Chart comprehension data:

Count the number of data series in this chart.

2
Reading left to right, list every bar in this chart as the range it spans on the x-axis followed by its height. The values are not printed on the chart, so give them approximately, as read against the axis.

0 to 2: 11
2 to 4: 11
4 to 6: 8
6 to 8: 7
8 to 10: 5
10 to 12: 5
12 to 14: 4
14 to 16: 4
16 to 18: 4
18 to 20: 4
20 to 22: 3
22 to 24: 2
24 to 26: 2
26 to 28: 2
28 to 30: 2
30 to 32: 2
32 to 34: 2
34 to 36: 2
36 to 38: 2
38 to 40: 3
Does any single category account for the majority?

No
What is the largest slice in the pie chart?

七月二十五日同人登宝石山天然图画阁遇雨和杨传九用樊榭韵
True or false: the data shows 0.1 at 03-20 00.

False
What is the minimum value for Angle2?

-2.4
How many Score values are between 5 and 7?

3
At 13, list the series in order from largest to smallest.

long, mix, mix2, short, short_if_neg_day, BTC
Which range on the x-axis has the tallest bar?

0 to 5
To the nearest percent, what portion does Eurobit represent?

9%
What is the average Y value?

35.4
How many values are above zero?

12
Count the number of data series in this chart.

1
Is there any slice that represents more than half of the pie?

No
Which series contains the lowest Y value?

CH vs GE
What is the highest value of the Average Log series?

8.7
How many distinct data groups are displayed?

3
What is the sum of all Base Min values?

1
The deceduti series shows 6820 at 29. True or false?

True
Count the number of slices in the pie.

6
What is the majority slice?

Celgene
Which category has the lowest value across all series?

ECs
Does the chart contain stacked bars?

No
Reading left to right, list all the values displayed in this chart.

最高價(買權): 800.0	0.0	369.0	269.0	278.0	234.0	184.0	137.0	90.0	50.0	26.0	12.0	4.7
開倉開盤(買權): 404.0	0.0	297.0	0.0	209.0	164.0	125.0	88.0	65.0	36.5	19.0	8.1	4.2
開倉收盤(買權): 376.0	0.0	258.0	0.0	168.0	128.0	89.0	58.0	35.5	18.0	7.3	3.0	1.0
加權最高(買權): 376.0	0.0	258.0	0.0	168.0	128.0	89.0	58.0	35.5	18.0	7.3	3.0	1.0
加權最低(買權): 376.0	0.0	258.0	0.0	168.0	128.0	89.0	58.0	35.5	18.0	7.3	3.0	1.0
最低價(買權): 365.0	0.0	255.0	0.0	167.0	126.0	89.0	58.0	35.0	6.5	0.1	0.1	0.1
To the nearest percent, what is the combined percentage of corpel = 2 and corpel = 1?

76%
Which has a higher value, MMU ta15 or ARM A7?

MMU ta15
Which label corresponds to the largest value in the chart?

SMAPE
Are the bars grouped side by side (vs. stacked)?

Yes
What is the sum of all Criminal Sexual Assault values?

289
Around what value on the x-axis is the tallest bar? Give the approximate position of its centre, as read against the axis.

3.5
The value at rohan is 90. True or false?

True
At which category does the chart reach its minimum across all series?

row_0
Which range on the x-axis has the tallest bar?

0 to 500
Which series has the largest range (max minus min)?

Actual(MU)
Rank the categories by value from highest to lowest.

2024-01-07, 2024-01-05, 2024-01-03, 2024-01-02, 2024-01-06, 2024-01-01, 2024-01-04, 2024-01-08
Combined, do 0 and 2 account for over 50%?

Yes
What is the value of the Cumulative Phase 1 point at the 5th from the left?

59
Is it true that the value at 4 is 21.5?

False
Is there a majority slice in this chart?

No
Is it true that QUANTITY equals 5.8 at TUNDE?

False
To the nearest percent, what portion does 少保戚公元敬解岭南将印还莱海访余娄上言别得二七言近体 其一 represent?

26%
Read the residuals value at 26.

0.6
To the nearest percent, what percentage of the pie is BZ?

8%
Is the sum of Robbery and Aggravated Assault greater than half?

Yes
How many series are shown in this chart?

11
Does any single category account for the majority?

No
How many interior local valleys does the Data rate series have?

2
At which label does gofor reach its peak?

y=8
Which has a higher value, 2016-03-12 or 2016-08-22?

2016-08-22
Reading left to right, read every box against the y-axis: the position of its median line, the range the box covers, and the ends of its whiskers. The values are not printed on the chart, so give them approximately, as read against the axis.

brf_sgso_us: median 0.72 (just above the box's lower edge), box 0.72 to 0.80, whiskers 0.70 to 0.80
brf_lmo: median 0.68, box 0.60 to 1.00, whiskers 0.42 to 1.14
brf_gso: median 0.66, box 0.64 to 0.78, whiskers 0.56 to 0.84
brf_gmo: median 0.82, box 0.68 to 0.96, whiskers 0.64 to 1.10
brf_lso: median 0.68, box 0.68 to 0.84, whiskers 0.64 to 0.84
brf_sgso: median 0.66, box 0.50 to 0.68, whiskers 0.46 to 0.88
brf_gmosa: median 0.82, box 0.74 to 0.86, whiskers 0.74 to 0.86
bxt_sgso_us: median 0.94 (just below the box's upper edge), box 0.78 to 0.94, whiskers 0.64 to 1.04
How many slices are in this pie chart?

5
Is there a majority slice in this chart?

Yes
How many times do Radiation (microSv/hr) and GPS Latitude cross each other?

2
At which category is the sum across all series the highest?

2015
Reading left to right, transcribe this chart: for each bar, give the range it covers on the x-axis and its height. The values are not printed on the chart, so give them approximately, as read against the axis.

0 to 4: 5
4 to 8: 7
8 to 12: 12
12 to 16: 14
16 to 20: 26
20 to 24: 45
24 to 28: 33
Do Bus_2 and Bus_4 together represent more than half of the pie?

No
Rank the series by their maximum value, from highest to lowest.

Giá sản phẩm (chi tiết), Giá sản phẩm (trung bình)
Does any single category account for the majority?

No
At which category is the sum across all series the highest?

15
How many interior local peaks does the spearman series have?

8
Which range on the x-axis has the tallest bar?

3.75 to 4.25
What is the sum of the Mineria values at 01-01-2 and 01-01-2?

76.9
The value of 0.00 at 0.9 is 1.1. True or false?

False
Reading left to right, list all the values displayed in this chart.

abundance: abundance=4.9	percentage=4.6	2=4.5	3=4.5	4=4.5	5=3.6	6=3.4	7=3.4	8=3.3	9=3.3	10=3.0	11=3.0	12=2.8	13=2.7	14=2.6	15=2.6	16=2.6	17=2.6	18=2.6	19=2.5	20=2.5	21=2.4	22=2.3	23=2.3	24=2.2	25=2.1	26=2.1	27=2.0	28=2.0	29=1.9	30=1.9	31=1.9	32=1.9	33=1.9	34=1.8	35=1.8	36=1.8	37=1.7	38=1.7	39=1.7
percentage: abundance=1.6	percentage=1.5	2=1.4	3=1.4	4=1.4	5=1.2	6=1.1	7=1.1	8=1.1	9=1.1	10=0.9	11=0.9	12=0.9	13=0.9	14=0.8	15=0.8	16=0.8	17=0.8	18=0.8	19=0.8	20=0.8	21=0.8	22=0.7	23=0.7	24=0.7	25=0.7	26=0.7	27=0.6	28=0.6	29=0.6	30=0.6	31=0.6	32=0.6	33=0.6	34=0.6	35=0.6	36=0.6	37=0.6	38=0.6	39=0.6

» **THE TASK**: Rewrite the items above as a Markdown table with two columns, No. and Line, giving each line its own row and numbering the rows in order. Leave out the blank lines.

» **RESPONSE AREA**:
| No. | Line |
|---|---|
| 1 | Count the number of data series in this chart. |
| 2 | 2 |
| 3 | Reading left to right, list every bar in this chart as the range it spans on the x-axis followed by its height. The values are not printed on the chart, so give them approximately, as read against the axis. |
| 4 | 0 to 2: 11 |
| 5 | 2 to 4: 11 |
| 6 | 4 to 6: 8 |
| 7 | 6 to 8: 7 |
| 8 | 8 to 10: 5 |
| 9 | 10 to 12: 5 |
| 10 | 12 to 14: 4 |
| 11 | 14 to 16: 4 |
| 12 | 16 to 18: 4 |
| 13 | 18 to 20: 4 |
| 14 | 20 to 22: 3 |
| 15 | 22 to 24: 2 |
| 16 | 24 to 26: 2 |
| 17 | 26 to 28: 2 |
| 18 | 28 to 30: 2 |
| 19 | 30 to 32: 2 |
| 20 | 32 to 34: 2 |
| 21 | 34 to 36: 2 |
| 22 | 36 to 38: 2 |
| 23 | 38 to 40: 3 |
| 24 | Does any single category account for the majority? |
| 25 | No |
| 26 | What is the largest slice in the pie chart? |
| 27 | 七月二十五日同人登宝石山天然图画阁遇雨和杨传九用樊榭韵 |
| 28 | True or false: the data shows 0.1 at 03-20 00. |
| 29 | False |
| 30 | What is the minimum value for Angle2? |
| 31 | -2.4 |
| 32 | How many Score values are between 5 and 7? |
| 33 | 3 |
| 34 | At 13, list the series in order from largest to smallest. |
| 35 | long, mix, mix2, short, short_if_neg_day, BTC |
| 36 | Which range on the x-axis has the tallest bar? |
| 37 | 0 to 5 |
| 38 | To the nearest percent, what portion does Eurobit represent? |
| 39 | 9% |
| 40 | What is the average Y value? |
| 41 | 35.4 |
| 42 | How many values are above zero? |
| 43 | 12 |
| 44 | Count the number of data series in this chart. |
| 45 | 1 |
| 46 | Is there any slice that represents more than half of the pie? |
| 47 | No |
| 48 | Which series contains the lowest Y value? |
| 49 | CH vs GE |
| 50 | What is the highest value of the Average Log series? |
| 51 | 8.7 |
| 52 | How many distinct data groups are displayed? |
| 53 | 3 |
| 54 | What is the sum of all Base Min values? |
| 55 | 1 |
| 56 | The deceduti series shows 6820 at 29. True or false? |
| 57 | True |
| 58 | Count the number of slices in the pie. |
| 59 | 6 |
| 60 | What is the majority slice? |
| 61 | Celgene |
| 62 | Which category has the lowest value across all series? |
| 63 | ECs |
| 64 | Does the chart contain stacked bars? |
| 65 | No |
| 66 | Reading left to right, list all the values displayed in this chart. |
| 67 | 最高價(買權): 800.0	0.0	369.0	269.0	278.0	234.0	184.0	137.0	90.0	50.0	26.0	12.0	4.7 |
| 68 | 開倉開盤(買權): 404.0	0.0	297.0	0.0	209.0	164.0	125.0	88.0	65.0	36.5	19.0	8.1	4.2 |
| 69 | 開倉收盤(買權): 376.0	0.0	258.0	0.0	168.0	128.0	89.0	58.0	35.5	18.0	7.3	3.0	1.0 |
| 70 | 加權最高(買權): 376.0	0.0	258.0	0.0	168.0	128.0	89.0	58.0	35.5	18.0	7.3	3.0	1.0 |
| 71 | 加權最低(買權): 376.0	0.0	258.0	0.0	168.0	128.0	89.0	58.0	35.5	18.0	7.3	3.0	1.0 |
| 72 | 最低價(買權): 365.0	0.0	255.0	0.0	167.0	126.0	89.0	58.0	35.0	6.5	0.1	0.1	0.1 |
| 73 | To the nearest percent, what is the combined percentage of corpel = 2 and corpel = 1? |
| 74 | 76% |
| 75 | Which has a higher value, MMU ta15 or ARM A7? |
| 76 | MMU ta15 |
| 77 | Which label corresponds to the largest value in the chart? |
| 78 | SMAPE |
| 79 | Are the bars grouped side by side (vs. stacked)? |
| 80 | Yes |
| 81 | What is the sum of all Criminal Sexual Assault values? |
| 82 | 289 |
| 83 | Around what value on the x-axis is the tallest bar? Give the approximate position of its centre, as read against the axis. |
| 84 | 3.5 |
| 85 | The value at rohan is 90. True or false? |
| 86 | True |
| 87 | At which category does the chart reach its minimum across all series? |
| 88 | row_0 |
| 89 | Which range on the x-axis has the tallest bar? |
| 90 | 0 to 500 |
| 91 | Which series has the largest range (max minus min)? |
| 92 | Actual(MU) |
| 93 | Rank the categories by value from highest to lowest. |
| 94 | 2024-01-07, 2024-01-05, 2024-01-03, 2024-01-02, 2024-01-06, 2024-01-01, 2024-01-04, 2024-01-08 |
| 95 | Combined, do 0 and 2 account for over 50%? |
| 96 | Yes |
| 97 | What is the value of the Cumulative Phase 1 point at the 5th from the left? |
| 98 | 59 |
| 99 | Is it true that the value at 4 is 21.5? |
| 100 | False |
| 101 | Is there a majority slice in this chart? |
| 102 | No |
| 103 | Is it true that QUANTITY equals 5.8 at TUNDE? |
| 104 | False |
| 105 | To the nearest percent, what portion does 少保戚公元敬解岭南将印还莱海访余娄上言别得二七言近体 其一 represent? |
| 106 | 26% |
| 107 | Read the residuals value at 26. |
| 108 | 0.6 |
| 109 | To the nearest percent, what percentage of the pie is BZ? |
| 110 | 8% |
| 111 | Is the sum of Robbery and Aggravated Assault greater than half? |
| 112 | Yes |
| 113 | How many series are shown in this chart? |
| 114 | 11 |
| 115 | Does any single category account for the majority? |
| 116 | No |
| 117 | How many interior local valleys does the Data rate series have? |
| 118 | 2 |
| 119 | At which label does gofor reach its peak? |
| 120 | y=8 |
| 121 | Which has a higher value, 2016-03-12 or 2016-08-22? |
| 122 | 2016-08-22 |
| 123 | Reading left to right, read every box against the y-axis: the position of its median line, the range the box covers, and the ends of its whiskers. The values are not printed on the chart, so give them approximately, as read against the axis. |
| 124 | brf_sgso_us: median 0.72 (just above the box's lower edge), box 0.72 to 0.80, whiskers 0.70 to 0.80 |
| 125 | brf_lmo: median 0.68, box 0.60 to 1.00, whiskers 0.42 to 1.14 |
| 126 | brf_gso: median 0.66, box 0.64 to 0.78, whiskers 0.56 to 0.84 |
| 127 | brf_gmo: median 0.82, box 0.68 to 0.96, whiskers 0.64 to 1.10 |
| 128 | brf_lso: median 0.68, box 0.68 to 0.84, whiskers 0.64 to 0.84 |
| 129 | brf_sgso: median 0.66, box 0.50 to 0.68, whiskers 0.46 to 0.88 |
| 130 | brf_gmosa: median 0.82, box 0.74 to 0.86, whiskers 0.74 to 0.86 |
| 131 | bxt_sgso_us: median 0.94 (just below the box's upper edge), box 0.78 to 0.94, whiskers 0.64 to 1.04 |
| 132 | How many slices are in this pie chart? |
| 133 | 5 |
| 134 | Is there a majority slice in this chart? |
| 135 | Yes |
| 136 | How many times do Radiation (microSv/hr) and GPS Latitude cross each other? |
| 137 | 2 |
| 138 | At which category is the sum across all series the highest? |
| 139 | 2015 |
| 140 | Reading left to right, transcribe this chart: for each bar, give the range it covers on the x-axis and its height. The values are not printed on the chart, so give them approximately, as read against the axis. |
| 141 | 0 to 4: 5 |
| 142 | 4 to 8: 7 |
| 143 | 8 to 12: 12 |
| 144 | 12 to 16: 14 |
| 145 | 16 to 20: 26 |
| 146 | 20 to 24: 45 |
| 147 | 24 to 28: 33 |
| 148 | Do Bus_2 and Bus_4 together represent more than half of the pie? |
| 149 | No |
| 150 | Rank the series by their maximum value, from highest to lowest. |
| 151 | Giá sản phẩm (chi tiết), Giá sản phẩm (trung bình) |
| 152 | Does any single category account for the majority? |
| 153 | No |
| 154 | At which category is the sum across all series the highest? |
| 155 | 15 |
| 156 | How many interior local peaks does the spearman series have? |
| 157 | 8 |
| 158 | Which range on the x-axis has the tallest bar? |
| 159 | 3.75 to 4.25 |
| 160 | What is the sum of the Mineria values at 01-01-2 and 01-01-2? |
| 161 | 76.9 |
| 162 | The value of 0.00 at 0.9 is 1.1. True or false? |
| 163 | False |
| 164 | Reading left to right, list all the values displayed in this chart. |
| 165 | abundance: abundance=4.9	percentage=4.6	2=4.5	3=4.5	4=4.5	5=3.6	6=3.4	7=3.4	8=3.3	9=3.3	10=3.0	11=3.0	12=2.8	13=2.7	14=2.6	15=2.6	16=2.6	17=2.6	18=2.6	19=2.5	20=2.5	21=2.4	22=2.3	23=2.3	24=2.2	25=2.1	26=2.1	27=2.0	28=2.0	29=1.9	30=1.9	31=1.9	32=1.9	33=1.9	34=1.8	35=1.8	36=1.8	37=1.7	38=1.7	39=1.7 |
| 166 | percentage: abundance=1.6	percentage=1.5	2=1.4	3=1.4	4=1.4	5=1.2	6=1.1	7=1.1	8=1.1	9=1.1	10=0.9	11=0.9	12=0.9	13=0.9	14=0.8	15=0.8	16=0.8	17=0.8	18=0.8	19=0.8	20=0.8	21=0.8	22=0.7	23=0.7	24=0.7	25=0.7	26=0.7	27=0.6	28=0.6	29=0.6	30=0.6	31=0.6	32=0.6	33=0.6	34=0.6	35=0.6	36=0.6	37=0.6	38=0.6	39=0.6 |